Two weeks before the opening of the London Olympics, the big buzz over the Games has reached the political arena in the United States. And it is not about sports, but about… clothes. In a rare show of unity in this election year, Democrats and Republicans have expressed their outrage after media reports revealed that the US Olympic team’s opening ceremony outfits are made in China, suggesting a lack of patriotism.
 
“I think they should take all the uniforms, put them in a big pile and burn them and start all over again,” Senate Majority Leader Harry Reid, a Democrat, said. Team USA will be marching into the 2012 Olympic Opening Ceremony wearing Ralph Lauren blazers and berets, much as they did four years ago in Beijing when Lauren dressed them. At that time the uniforms were also manufactured in China.
 
In a highly charged political atmosphere in which the economy and jobs could be the deal breaker in November’s presidential elections, Reid was uncompromising.
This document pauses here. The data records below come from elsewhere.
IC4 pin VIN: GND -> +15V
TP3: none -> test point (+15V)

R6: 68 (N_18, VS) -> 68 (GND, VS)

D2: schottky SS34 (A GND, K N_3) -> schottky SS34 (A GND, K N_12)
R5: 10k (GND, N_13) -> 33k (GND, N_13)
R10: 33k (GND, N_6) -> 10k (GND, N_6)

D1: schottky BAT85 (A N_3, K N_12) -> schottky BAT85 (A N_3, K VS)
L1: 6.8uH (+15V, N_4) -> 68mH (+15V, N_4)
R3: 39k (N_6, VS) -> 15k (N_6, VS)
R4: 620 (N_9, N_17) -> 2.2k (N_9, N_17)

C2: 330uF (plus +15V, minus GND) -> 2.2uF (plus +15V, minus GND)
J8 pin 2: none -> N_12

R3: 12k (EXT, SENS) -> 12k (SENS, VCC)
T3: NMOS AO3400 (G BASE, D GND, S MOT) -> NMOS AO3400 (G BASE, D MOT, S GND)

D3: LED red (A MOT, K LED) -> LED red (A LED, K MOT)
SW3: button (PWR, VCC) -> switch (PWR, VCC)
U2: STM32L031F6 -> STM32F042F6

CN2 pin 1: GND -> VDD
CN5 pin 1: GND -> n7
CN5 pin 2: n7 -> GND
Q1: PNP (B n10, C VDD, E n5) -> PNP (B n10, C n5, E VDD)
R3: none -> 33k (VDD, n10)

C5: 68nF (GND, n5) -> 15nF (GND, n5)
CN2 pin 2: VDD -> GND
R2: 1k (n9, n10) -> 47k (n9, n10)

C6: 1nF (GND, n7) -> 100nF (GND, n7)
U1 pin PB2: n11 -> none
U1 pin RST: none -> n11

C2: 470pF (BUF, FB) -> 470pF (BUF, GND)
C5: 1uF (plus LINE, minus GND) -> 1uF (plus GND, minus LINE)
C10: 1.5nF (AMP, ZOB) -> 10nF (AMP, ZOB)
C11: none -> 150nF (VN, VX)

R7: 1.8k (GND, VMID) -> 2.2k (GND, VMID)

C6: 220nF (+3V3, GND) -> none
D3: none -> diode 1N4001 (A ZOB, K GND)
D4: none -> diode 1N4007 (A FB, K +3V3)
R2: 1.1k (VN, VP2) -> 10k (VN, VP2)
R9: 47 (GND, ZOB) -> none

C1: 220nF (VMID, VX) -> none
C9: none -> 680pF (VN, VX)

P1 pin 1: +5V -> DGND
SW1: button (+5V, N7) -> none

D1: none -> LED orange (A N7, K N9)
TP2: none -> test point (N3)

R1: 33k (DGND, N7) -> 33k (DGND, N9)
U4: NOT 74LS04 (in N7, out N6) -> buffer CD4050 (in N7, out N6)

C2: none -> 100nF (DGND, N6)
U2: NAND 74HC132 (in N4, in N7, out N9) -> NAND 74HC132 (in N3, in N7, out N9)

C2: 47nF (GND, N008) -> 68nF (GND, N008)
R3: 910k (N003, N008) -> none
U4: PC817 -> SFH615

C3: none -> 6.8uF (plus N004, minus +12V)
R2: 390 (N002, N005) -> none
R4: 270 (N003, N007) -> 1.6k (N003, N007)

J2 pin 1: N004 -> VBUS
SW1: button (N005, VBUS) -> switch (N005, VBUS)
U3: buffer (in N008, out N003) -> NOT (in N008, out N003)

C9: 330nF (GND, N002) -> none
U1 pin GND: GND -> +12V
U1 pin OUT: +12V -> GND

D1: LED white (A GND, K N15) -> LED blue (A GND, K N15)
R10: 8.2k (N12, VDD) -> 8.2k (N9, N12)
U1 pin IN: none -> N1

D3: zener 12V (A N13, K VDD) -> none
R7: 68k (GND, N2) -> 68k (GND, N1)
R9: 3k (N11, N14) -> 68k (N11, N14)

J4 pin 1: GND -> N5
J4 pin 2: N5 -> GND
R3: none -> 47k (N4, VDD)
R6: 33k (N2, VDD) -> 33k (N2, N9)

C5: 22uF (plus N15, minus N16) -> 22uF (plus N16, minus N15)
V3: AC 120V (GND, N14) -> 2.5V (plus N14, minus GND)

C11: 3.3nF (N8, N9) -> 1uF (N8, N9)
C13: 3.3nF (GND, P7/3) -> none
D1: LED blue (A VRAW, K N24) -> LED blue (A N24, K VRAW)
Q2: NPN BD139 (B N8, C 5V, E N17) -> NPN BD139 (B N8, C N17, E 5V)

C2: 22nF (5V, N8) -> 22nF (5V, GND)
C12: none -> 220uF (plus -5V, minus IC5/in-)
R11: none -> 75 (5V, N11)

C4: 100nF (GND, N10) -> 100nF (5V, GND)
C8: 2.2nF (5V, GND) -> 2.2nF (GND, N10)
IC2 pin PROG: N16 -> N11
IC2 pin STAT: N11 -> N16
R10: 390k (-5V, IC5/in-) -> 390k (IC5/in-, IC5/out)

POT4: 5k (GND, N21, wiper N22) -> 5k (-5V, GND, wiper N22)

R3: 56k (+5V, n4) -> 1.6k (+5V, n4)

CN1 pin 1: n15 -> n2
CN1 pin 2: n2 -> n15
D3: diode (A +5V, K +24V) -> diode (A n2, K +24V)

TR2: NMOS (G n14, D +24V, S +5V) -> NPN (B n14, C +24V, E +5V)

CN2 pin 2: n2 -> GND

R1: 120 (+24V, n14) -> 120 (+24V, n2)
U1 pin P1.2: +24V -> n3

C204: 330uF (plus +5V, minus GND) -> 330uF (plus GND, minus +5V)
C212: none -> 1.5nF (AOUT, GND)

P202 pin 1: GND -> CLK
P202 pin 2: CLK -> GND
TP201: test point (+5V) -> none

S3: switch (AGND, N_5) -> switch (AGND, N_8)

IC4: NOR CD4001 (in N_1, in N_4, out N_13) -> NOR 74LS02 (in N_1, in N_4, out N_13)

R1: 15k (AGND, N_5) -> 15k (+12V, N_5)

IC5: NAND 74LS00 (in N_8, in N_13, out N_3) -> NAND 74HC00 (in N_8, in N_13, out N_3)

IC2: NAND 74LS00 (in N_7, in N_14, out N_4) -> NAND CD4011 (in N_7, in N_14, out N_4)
He said that the US Olympic committee (USOC) should be “ashamed of themselves,” and “embarrassed,” that the items were made in China, especially with people in the textile industry in America who are looking for jobs. Lawmakers from New York, where much of the US textile industry is clustered, wrote an angry letter to the USOC, calling the “Made in China” revelation “shocking and deeply disappointing” and asking all US team’s uniforms be made in America in the future.
 
Senator Sherrod Brown, a Democrat, who has legislation pending in Congress to strengthen “Buy America” provisions, also sent a letter to the USOC calling for the committee to scrap this year’s uniforms and find a domestic manufacturer to remake them. “The USOC holds its athletes to a high moral and ethical standard, and has a no tolerance policy for cheating or violating rules,” Brown writes. “But China continues to cheat when it comes to international trade. As we work to achieve a level playing field for American manufacturers and workers, the USOC should act immediately to find a domestic manufacturer for this year’s uniforms.”
 
The USOC rejected the criticism and defended its sponsor: “Unlike most Olympic teams around the world, the US Olympic Team is privately funded and we’re grateful for the support of our sponsors,” a spokesman said in a statement. “We’re proud of our partnership with Ralph Lauren, an iconic American company, and excited to watch America’s finest athletes compete at the upcoming Games in London.” The Ralph Lauren Company chose not to comment on this row. It merely said in an online statement, that it is “a privilege” to be the outfitter of the American team at the London Olympics.
 
Those who will wear the uniforms, the athletes, seemed to be laser-focused on final preparations rather than on the dispute over clothes. Swim star Dana Torres said that it would be nice, if the outfit were made in the United States. But then: “Ralph Lauren did a great job.”